Iklan

Iklan

Iklan

Iklan

"Budaya Komentar" Vs Budaya Literasi

Suara BulirBERNAS
Thursday, September 15, 2022 | 13:15 WIB Last Updated 2023-02-08T07:48:44Z
"Budaya Komentar" Vs Budaya Literasi
 "Budaya Komentar" Vs Budaya Literasi



Oleh: Sil Joni*


Interaksi dan komunikasi yang terjadi dalam 'ruang virtual' lebih banyak menggunakan 'bahasa simbol'. Simbol-simbol itu 'ditulis' dan dikirim kepada siapa saja dengan intensi tertentu. Karena memakai medium bahasa tulis, maka ada kesan bahwa aktivitas 'menulis', setidaknya menulis sesuatu di media sosial kian mekar.


Bisa dipastikan bahwa semua pengguna internet, khususnya mereka yang berselancar di 'jagat maya', telah memperlihatkan potensinya sebagai 'penulis'. Tulisan dari seoang 'bocah ingusan' bisa saja 'bersanding' dengan karya ilmiah populer dari seorang profesor atau akademisi. Media sosial adalah area tidak bertuan yang bisa dimasuki oleh siapa saja. Spirit egalitarianisme dan demokratis, cukup terasa ketika kita terlibat dalam sebuah aktivitas diskursus di ruang publik digital itu.


Bahkan, yang paling 'mengharukan' adalah kita merasa 'berhak' untuk mengomentari terhadap apa saja yang 'tersaji' dalam ruang maya itu. Memberikan komentar, entah positif maupun negatif, sepertinya menjadi 'budaya baru' yang kian digandrungi oleh homo digitalis saat ini. Eksistensi diri seolah-olah diafirmasi oleh keterlibatan dalam memberikan komentar. Saya berkomentar, maka saya ada.


Tidak hanya sampai di situ. Ada kecenderungan bahwa aktivitas (baca-tulis) direduksi hanya sebatas 'menulis komentar'. Ada yang menilai bahwa dirinya sudah menghidupkan 'budaya literasi', khususnya menulis melalui ribuan komentar pendek di media sosial. Keseringan 'berkomentar' dipatok sebagai 'prestasi literasi' yang mengagumkan.

Bahan Masukan:
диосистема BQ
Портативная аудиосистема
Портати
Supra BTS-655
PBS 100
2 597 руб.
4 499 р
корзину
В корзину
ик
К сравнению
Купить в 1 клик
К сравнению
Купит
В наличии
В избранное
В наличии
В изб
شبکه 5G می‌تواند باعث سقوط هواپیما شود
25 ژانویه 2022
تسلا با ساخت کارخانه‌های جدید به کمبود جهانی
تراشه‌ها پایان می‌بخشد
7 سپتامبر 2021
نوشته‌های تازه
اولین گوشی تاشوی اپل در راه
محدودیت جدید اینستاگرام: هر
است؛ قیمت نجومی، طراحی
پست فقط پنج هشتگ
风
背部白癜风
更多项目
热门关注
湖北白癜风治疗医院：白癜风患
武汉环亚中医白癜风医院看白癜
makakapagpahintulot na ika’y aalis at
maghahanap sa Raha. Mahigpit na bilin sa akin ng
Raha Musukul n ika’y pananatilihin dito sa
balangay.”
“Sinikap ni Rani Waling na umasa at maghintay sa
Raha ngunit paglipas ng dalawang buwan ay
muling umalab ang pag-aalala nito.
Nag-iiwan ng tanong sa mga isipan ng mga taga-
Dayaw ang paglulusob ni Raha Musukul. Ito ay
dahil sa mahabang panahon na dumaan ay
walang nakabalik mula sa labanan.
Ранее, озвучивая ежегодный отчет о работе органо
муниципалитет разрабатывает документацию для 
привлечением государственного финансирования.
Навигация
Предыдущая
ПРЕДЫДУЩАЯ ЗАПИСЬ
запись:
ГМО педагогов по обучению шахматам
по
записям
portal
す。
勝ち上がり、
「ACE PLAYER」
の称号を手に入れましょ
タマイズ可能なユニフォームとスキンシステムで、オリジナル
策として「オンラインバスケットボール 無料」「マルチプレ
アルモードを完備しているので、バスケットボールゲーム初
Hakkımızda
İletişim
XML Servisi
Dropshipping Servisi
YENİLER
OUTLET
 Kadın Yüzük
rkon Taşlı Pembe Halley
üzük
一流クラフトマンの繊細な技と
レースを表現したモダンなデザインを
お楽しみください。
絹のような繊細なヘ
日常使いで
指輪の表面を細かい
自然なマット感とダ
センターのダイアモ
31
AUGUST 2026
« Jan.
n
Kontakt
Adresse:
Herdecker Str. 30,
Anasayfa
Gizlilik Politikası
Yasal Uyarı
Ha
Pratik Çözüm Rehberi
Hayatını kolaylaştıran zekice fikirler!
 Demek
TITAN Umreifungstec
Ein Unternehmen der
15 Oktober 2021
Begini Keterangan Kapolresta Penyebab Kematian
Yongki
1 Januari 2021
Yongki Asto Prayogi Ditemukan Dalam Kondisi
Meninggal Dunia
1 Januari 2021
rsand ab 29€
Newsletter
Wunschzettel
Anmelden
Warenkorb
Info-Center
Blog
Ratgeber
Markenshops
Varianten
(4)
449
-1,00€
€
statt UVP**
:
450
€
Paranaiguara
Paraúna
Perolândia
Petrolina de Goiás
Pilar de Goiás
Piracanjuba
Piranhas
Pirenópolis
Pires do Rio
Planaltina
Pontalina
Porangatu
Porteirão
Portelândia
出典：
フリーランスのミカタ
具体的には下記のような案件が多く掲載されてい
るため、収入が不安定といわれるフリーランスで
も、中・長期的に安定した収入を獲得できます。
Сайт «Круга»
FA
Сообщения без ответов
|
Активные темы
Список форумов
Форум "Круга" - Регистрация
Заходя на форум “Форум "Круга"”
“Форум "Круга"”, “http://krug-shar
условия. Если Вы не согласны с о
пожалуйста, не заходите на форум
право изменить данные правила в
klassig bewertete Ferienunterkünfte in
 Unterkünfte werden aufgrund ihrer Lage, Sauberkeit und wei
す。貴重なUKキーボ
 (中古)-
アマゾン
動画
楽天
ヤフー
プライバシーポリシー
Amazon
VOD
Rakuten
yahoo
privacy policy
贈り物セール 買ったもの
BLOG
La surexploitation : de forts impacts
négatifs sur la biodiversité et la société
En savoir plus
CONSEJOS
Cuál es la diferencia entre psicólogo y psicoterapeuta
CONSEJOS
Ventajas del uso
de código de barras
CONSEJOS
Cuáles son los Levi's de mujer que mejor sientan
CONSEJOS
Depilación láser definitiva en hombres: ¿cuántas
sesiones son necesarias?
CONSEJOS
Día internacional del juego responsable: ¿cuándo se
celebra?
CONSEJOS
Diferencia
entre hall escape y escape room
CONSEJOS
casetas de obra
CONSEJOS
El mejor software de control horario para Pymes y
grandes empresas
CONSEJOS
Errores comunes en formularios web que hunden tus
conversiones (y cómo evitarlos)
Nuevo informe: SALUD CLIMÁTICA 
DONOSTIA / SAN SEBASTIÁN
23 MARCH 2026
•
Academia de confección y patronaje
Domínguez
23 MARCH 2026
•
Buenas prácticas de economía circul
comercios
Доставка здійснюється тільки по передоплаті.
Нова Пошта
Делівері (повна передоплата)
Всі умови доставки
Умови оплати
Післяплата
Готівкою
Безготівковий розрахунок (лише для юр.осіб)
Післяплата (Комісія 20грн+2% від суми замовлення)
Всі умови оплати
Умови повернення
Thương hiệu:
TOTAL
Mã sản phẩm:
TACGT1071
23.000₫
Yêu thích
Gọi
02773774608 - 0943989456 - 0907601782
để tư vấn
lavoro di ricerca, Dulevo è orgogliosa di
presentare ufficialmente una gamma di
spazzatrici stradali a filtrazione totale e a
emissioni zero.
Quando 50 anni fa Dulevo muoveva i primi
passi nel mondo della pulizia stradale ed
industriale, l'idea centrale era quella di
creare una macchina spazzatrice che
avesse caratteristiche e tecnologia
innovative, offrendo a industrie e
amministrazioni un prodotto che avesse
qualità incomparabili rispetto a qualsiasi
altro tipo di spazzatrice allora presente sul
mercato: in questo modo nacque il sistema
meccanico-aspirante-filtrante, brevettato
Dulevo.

Bagian Latihan:
1 > Tolong kembalikan tanpa perubahan baris-baris catatan mulai dari baris pertama catatan hingga baris yang memuat "maghahanap sa Raha.", termasuk kedua baris ujungnya.
2 > Lanjutkan teks tentang budaya komentar dan budaya literasi dari titik terakhirnya.

Jawaban Tiap Butir:
1 >
диосистема BQ
Портативная аудиосистема
Портати
Supra BTS-655
PBS 100
2 597 руб.
4 499 р
корзину
В корзину
ик
К сравнению
Купить в 1 клик
К сравнению
Купит
В наличии
В избранное
В наличии
В изб
شبکه 5G می‌تواند باعث سقوط هواپیما شود
25 ژانویه 2022
تسلا با ساخت کارخانه‌های جدید به کمبود جهانی
تراشه‌ها پایان می‌بخشد
7 سپتامبر 2021
نوشته‌های تازه
اولین گوشی تاشوی اپل در راه
محدودیت جدید اینستاگرام: هر
است؛ قیمت نجومی، طراحی
پست فقط پنج هشتگ
风
背部白癜风
更多项目
热门关注
湖北白癜风治疗医院：白癜风患
武汉环亚中医白癜风医院看白癜
makakapagpahintulot na ika’y aalis at
maghahanap sa Raha. Mahigpit na bilin sa akin ng

2 >
Tetapi, masalahnya adalah 'komentar' tersebut bersifat parsial atau sepotong. Kita semakin tidak terbiasa untuk berpikir mendalam dan komprehensif. Komentar-komentar yang dilepaskan di ruang publik digital, umumnya belepotan dengan 'limbah emosi'. Rasionalitas terdepak. Kita hanya 'mengirim' letupan emosional yang bersifat sesaat dan egoistis. 


Karena itu, tidak heran jika fenomena komentar, terutama di media sosial, tidak jarang menimbulkan keresahan dan bahkan konflik. Sejak media sosial berkembang, orang semakin mudah menyebarkan segala macam omongan, dan berkomentar sesuka hati, mulai dari kabar serius sampai desas desus politik, perang ideologi, rasisme, dan sebagainya. Alih-alih memperkuat budaya literasi, selebrasi terhadap 'budaya komentar' merupakan ekspresi kedangkalan berpikir yang bisa dibaca sebagai 'terputusnya' budaya literasi.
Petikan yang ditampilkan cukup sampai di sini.